►

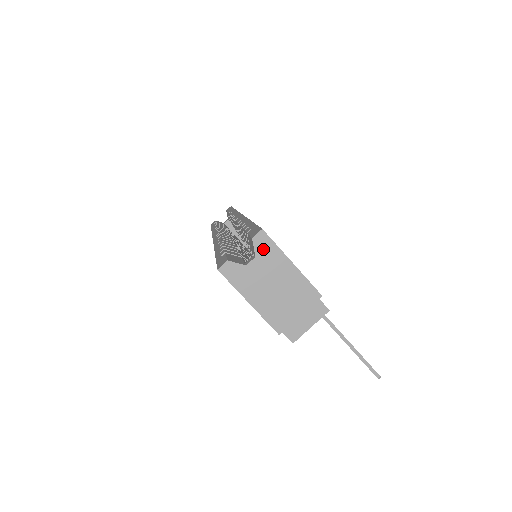
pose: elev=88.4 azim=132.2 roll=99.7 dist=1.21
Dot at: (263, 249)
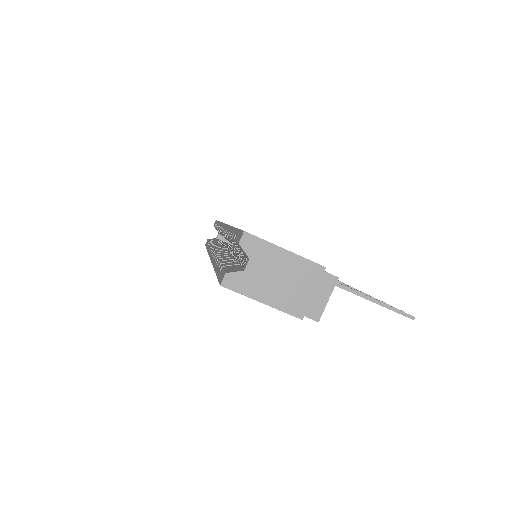
Dot at: (253, 249)
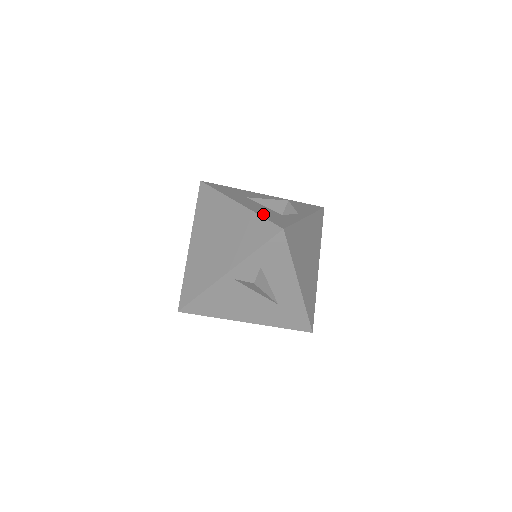
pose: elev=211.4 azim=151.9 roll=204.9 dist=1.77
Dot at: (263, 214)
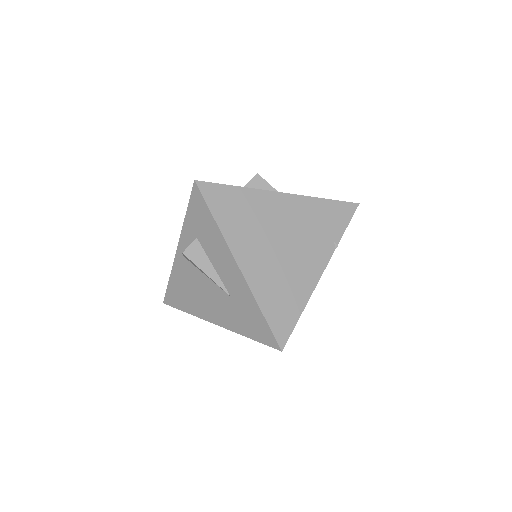
Dot at: occluded
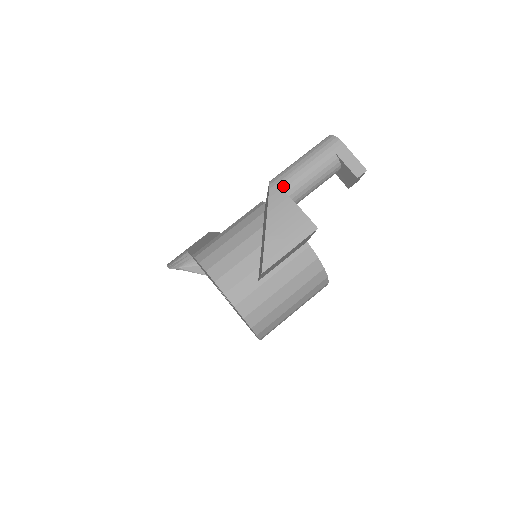
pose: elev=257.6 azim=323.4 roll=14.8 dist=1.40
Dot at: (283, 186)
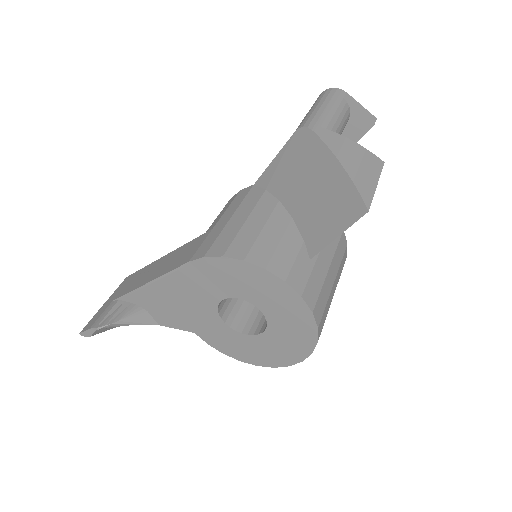
Dot at: (324, 126)
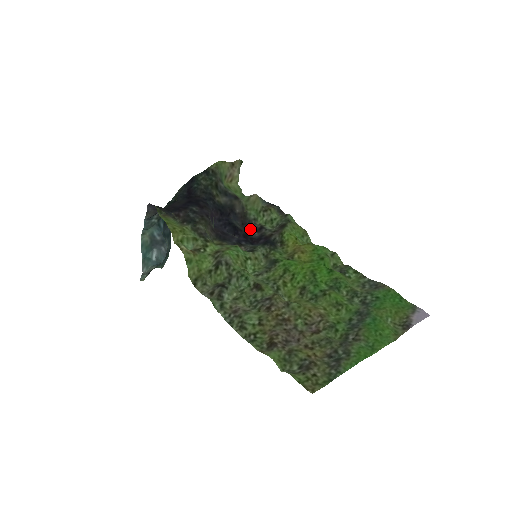
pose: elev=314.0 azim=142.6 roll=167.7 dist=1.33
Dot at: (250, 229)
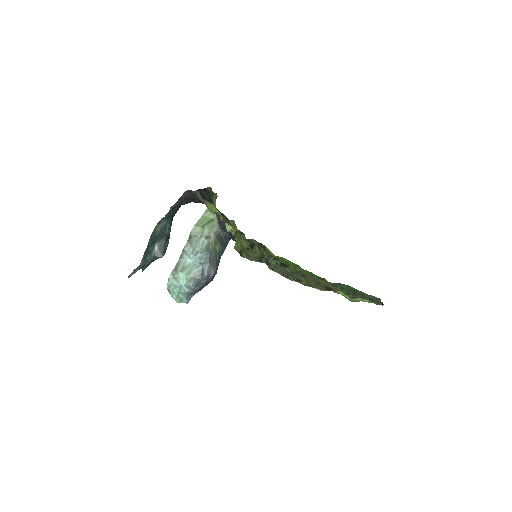
Dot at: occluded
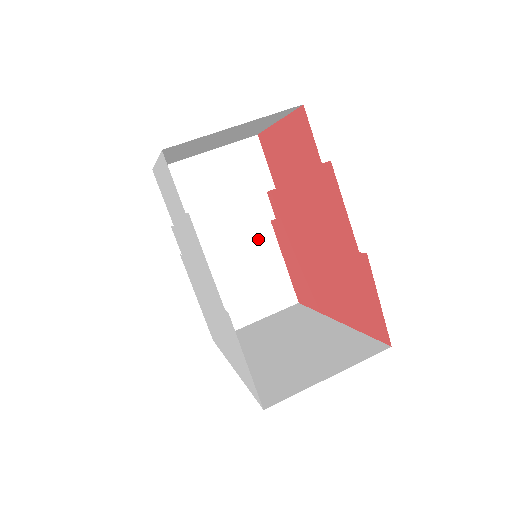
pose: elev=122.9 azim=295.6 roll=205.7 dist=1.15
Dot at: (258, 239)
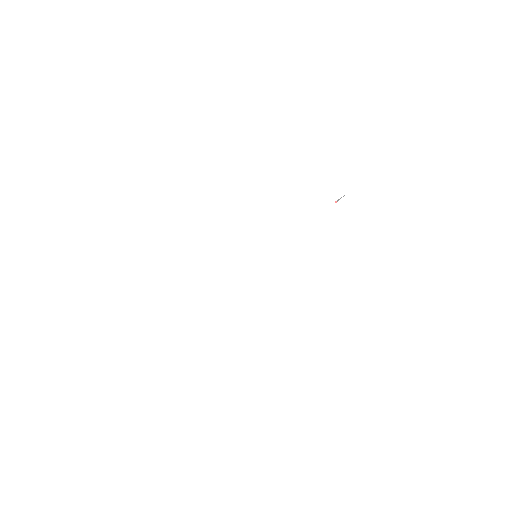
Dot at: occluded
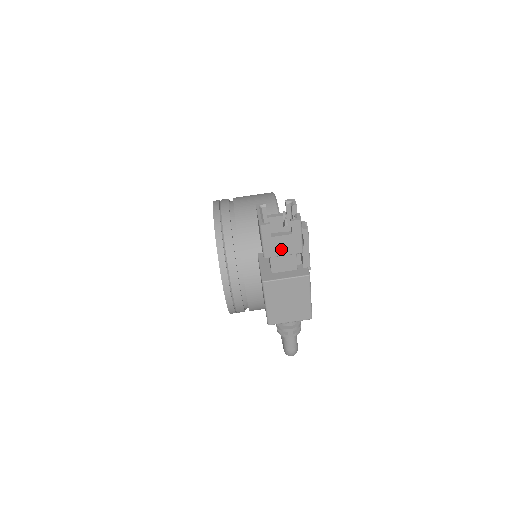
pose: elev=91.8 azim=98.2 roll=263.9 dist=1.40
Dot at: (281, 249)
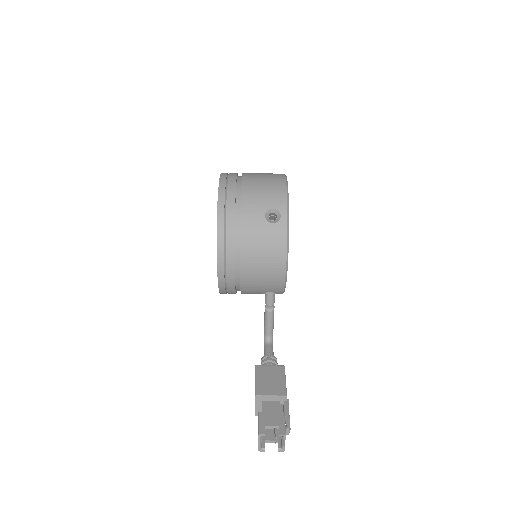
Dot at: (270, 433)
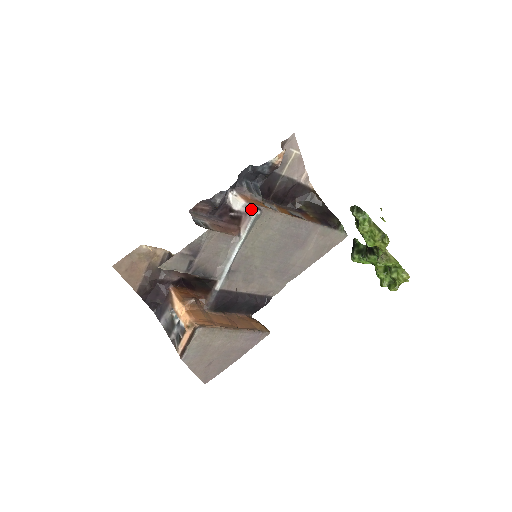
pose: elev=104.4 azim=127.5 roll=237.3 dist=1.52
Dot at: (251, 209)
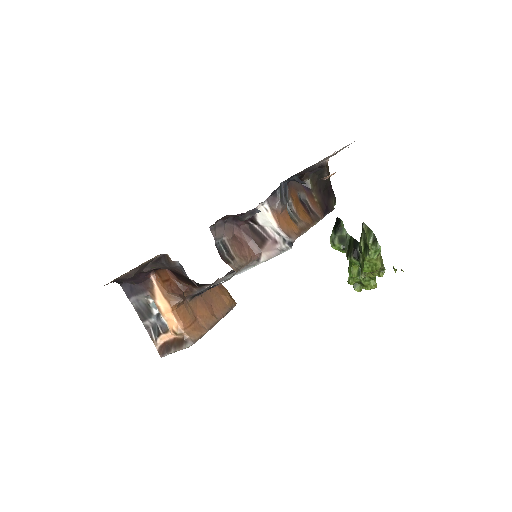
Dot at: (285, 244)
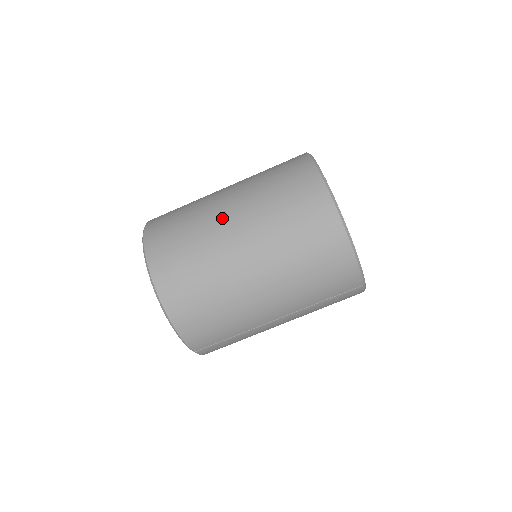
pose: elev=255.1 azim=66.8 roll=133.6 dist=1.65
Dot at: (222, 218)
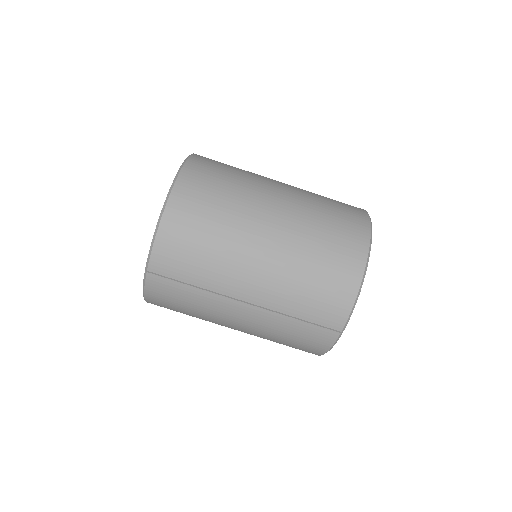
Dot at: (271, 185)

◄

What to work on: Please rewrite every line of the rows above as a Markdown table with the columns Line No and Text, numbering each line and skipping blank lines. Leave the pictures out of the answer.

Problem solution:
| Line No | Text |
|---|---|
| 1 | pose: elev=88.4 azim=132.2 roll=99.7 dist=1.21 |
| 2 | Dot at: (263, 249) |
| 3 | Dot at: (253, 249) |
| 4 | pose: elev=211.4 azim=151.9 roll=204.9 dist=1.77 |
| 5 | Dot at: (263, 214) |
| 6 | Dot at: occluded |
| 7 | pose: elev=257.6 azim=323.4 roll=14.8 dist=1.40 |
| 8 | Dot at: (283, 186) |
| 9 | Dot at: (324, 126) |
| 10 | pose: elev=314.0 azim=142.6 roll=167.7 dist=1.33 |
| 11 | Dot at: (250, 229) |
| 12 | Dot at: occluded |
| 13 | pose: elev=122.9 azim=295.6 roll=205.7 dist=1.15 |
| 14 | Dot at: (258, 239) |
| 15 | Dot at: occluded |
| 16 | pose: elev=91.8 azim=98.2 roll=263.9 dist=1.40 |
| 17 | Dot at: (281, 249) |
| 18 | Dot at: (270, 433) |
| 19 | pose: elev=104.4 azim=127.5 roll=237.3 dist=1.52 |
| 20 | Dot at: (251, 209) |
| 21 | Dot at: (285, 244) |
| 22 | pose: elev=255.1 azim=66.8 roll=133.6 dist=1.65 |
| 23 | Dot at: (222, 218) |
| 24 | Dot at: (271, 185) |